記述課題:
A – 梨花ホールの座席メンテナンスの文章によると、「オーバーホール」は約何カ月かけて実施されましたか?
B – 梨花ホールの座席メンテナンスの文章で、永年の使用によって客席のイスに目立ちはじめていた変化をすべて挙げてください。
C – 梨花ホールの座席メンテナンスの文章を、最後の文の後から書き継いでください。

文書の抜粋:
とりぎん文化会館(鳥取県立県民文化会館)
梨花ホール

2022.12.21
劇場・コンサートホール

施設説明

梨花ホールの座席メンテナンス

とりぎん文化会館(鳥取県立県民文化会館)の「梨花ホール」は、文化の情報発信拠点として、県民がさまざまな芸術に触れられる重要な場所です。
開館から26年が経ち建物が老朽化したことから、天井の耐震化を主とした大規模改修工事が行われました。そのひとつとして「梨花ホール」の座席メンテナンスも実施。客席のイスは、永年の使用によりイス張地の汚れやクッションのへたり、肘掛けのガタつき、座面の傾きなど、快適性や安全性に影響するような変化が目立ちはじめていました。

既存品を生かす「オーバーホール」

梨花ホールで、既存のイスを愛用し続けるために採用したメンテナンス方法が、部品単位に分解し、細部の手入れを行う「オーバーホール」です。その内訳は、イス上張りの修繕とクリーニング、部分的な座面の新規交換とそれにともなう脚の新規製作、ねじ締結部の締め直し、座の回転動作を止めるストッパーゴムの交換、固定席から移動席への改造、手掛け棒の設置、バルコニー席の更新という8項目で、約4カ月かけて実施しました。

提供データ:
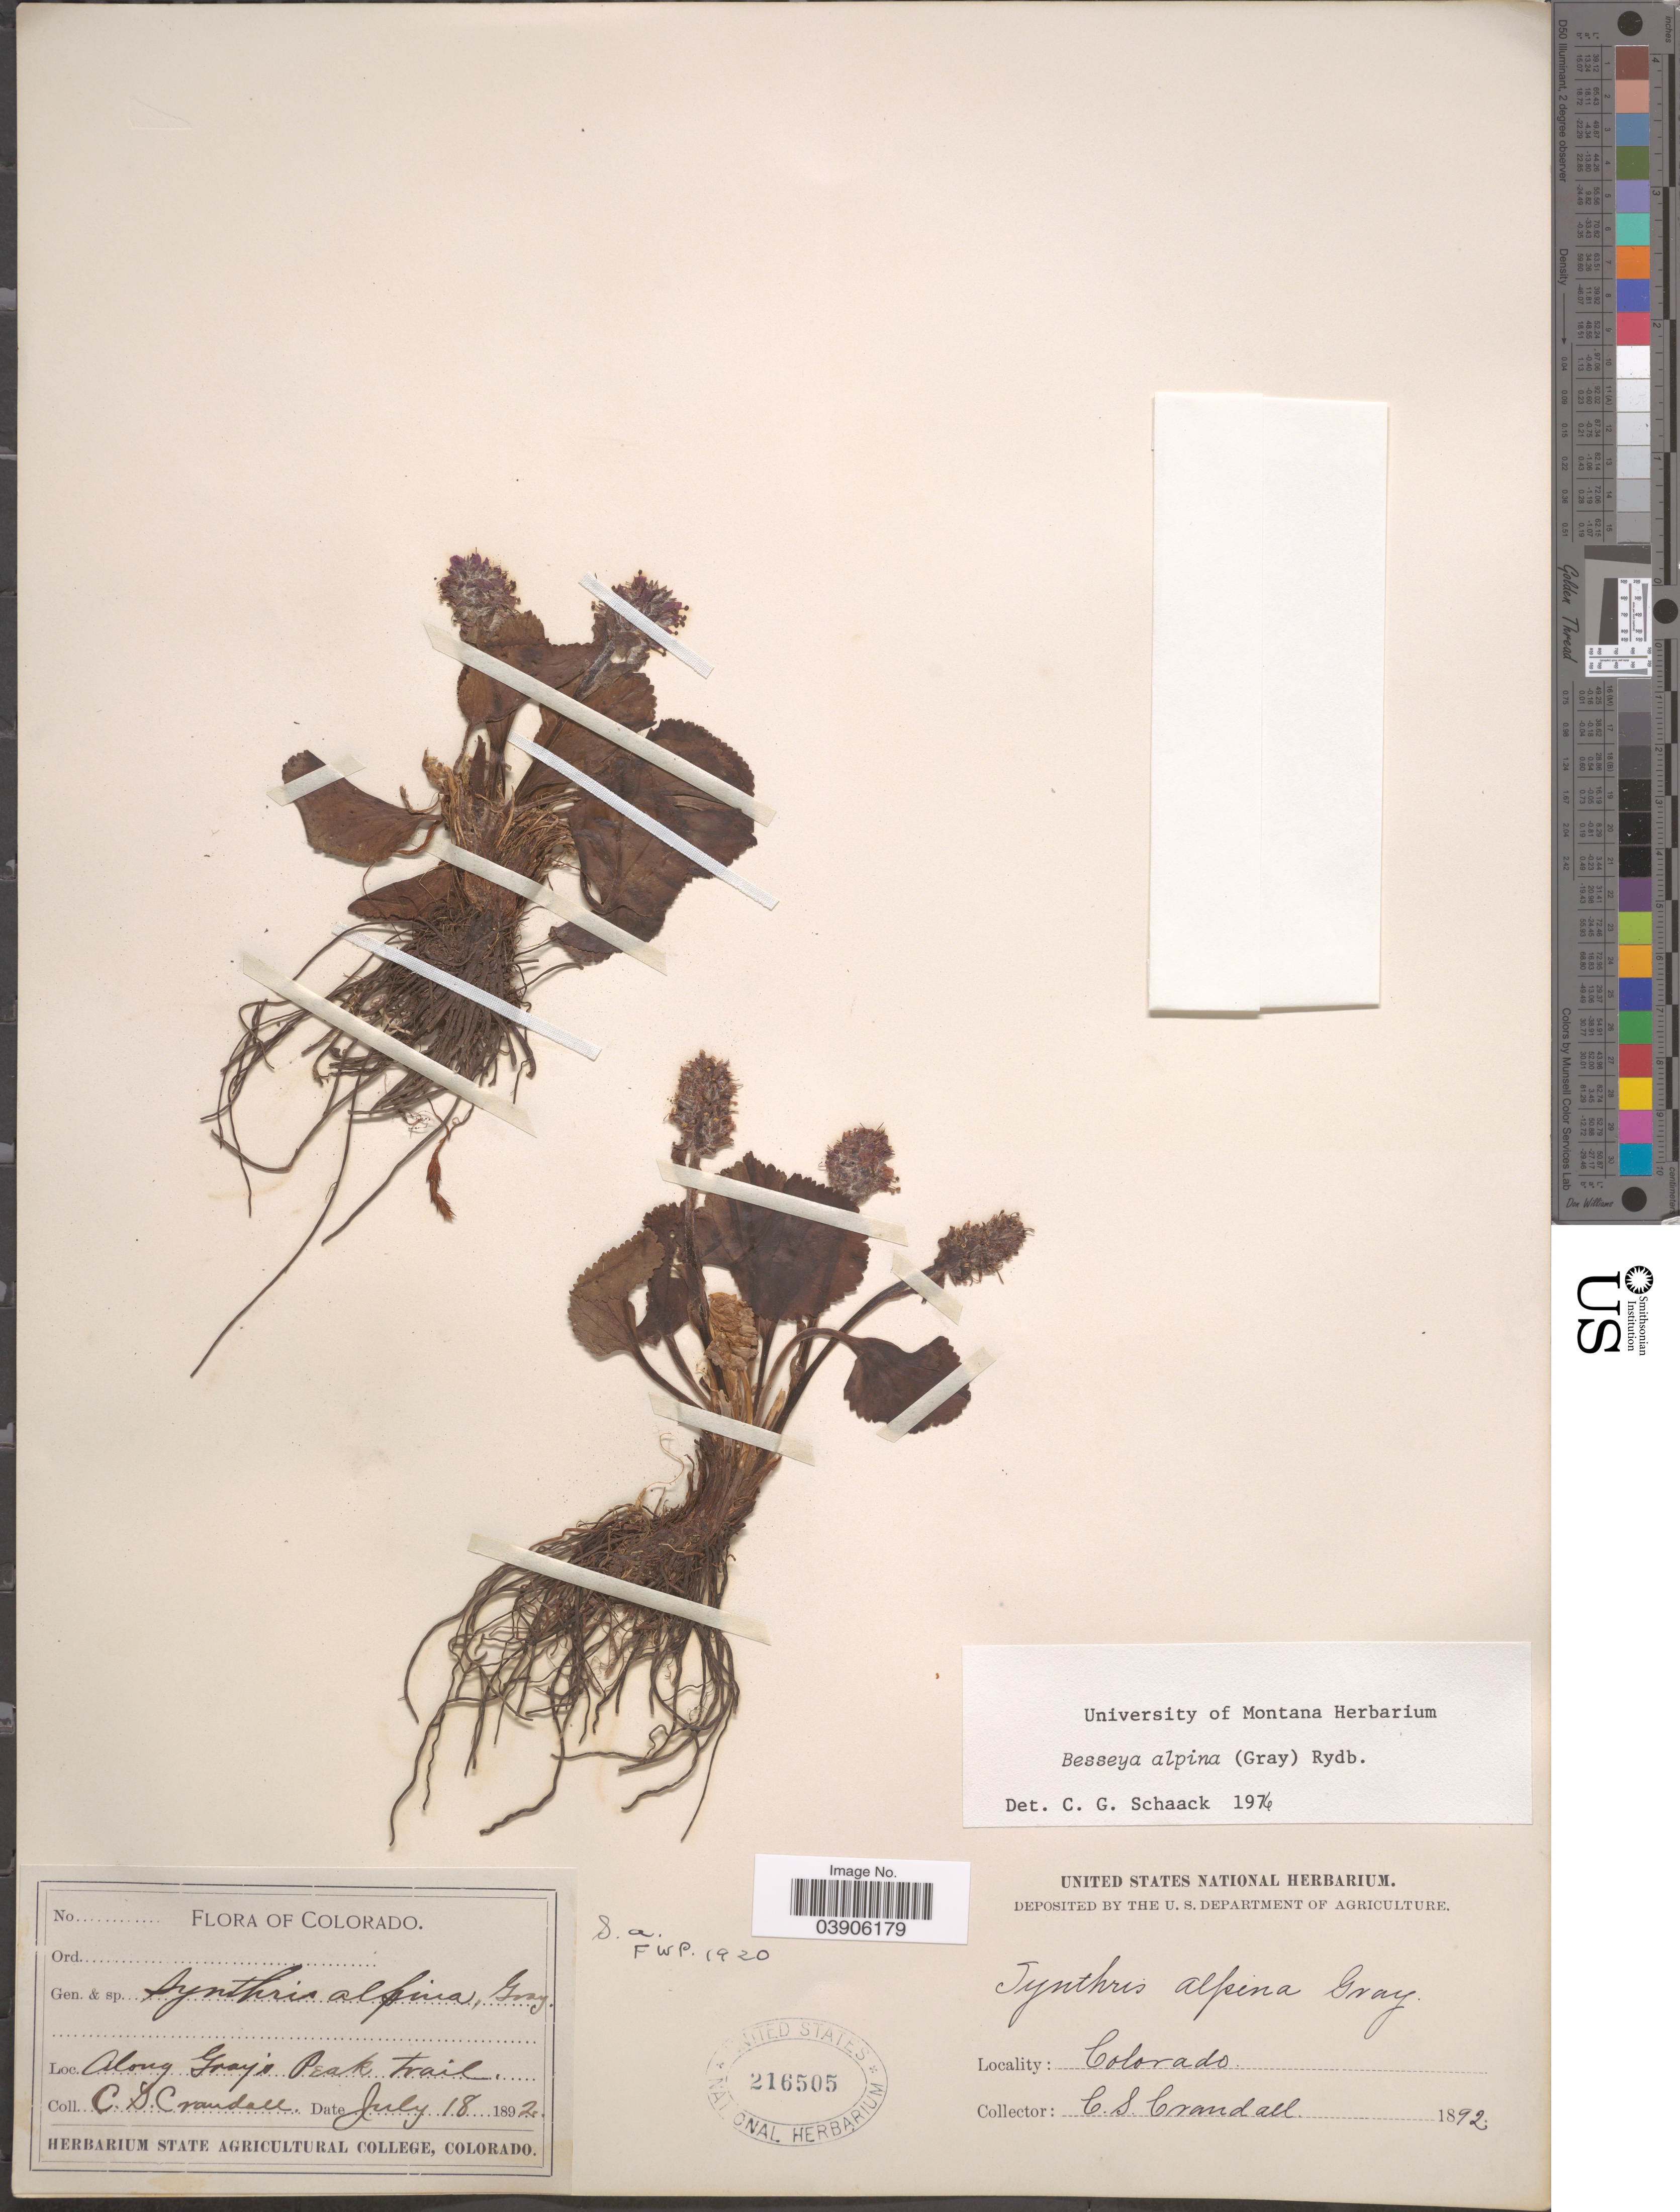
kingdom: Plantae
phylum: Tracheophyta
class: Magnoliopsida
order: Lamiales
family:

解答一覧:
A – 約4カ月です。

B –
- イス張地の汚れ
- クッションのへたり
- 肘掛けのガタつき
- 座面の傾き

C –
使用頻度の高い、ステージ前の9列の座は表面の張地の磨耗やクッションのヘタリが顕著に見られたため、新規にまるごと交換。新しい座に交換するにあたり、座を支える脚も交換する必要がありました。部品が時代とともに改良され形状が変わっているためです。
一方で、肘掛けと脚部側面の化粧パネルは既存の部品を生かしたり、既存のイスと同じ張地を適用したりすることで、意匠の統一性を保つことができました。また、全席のクリーニングをしたので、ペールピンクのイス張地はすっきりと美しくよみがえりました。
さらに、バリアフリー対応もこの改修のポイントのひとつです。固定席の一部を取り外し式にすることで、車イス利用にも対応できるスペースを増やしたほか、段差の大きな3階席のイスには安全な移動をサポートする手掛け棒を設置。新しい座には汚れに対応しやすいカバー式張地を取り入れるなど、時代に合わせた機能のアップグレードも行われました。
このようなメンテナンス方法で廃棄する部材を最小限にとどめたことは、コストを抑えたばかりではなく、地球環境にもやさしい対応です。SDGsを推進している鳥取県の理想に合致しており、サステナブルな施設の実現に寄与することになりました。

特別な場所の座席

2階と3階にはバルコニー席があります。ここは階下を見渡し、舞台を上から鑑賞でき、特別な視界を得られる場所です。他のエリアとはイスの意匠をがらりと変えた、全体をダークグリーンのモケット布地で張り包んだペアシートが導入されました。中間の肘掛けは跳ね上げ式で、状況に応じて使い分けができます。
イスの座は、着席した時に足まわりにゆとりが生まれるよう、座の先端がシェイプされたタイプ(座:スペーシア)にしたことで、足を動かす自由度が上がりました。舞台を見下ろす姿勢になるバルコニー席をより快適にしています。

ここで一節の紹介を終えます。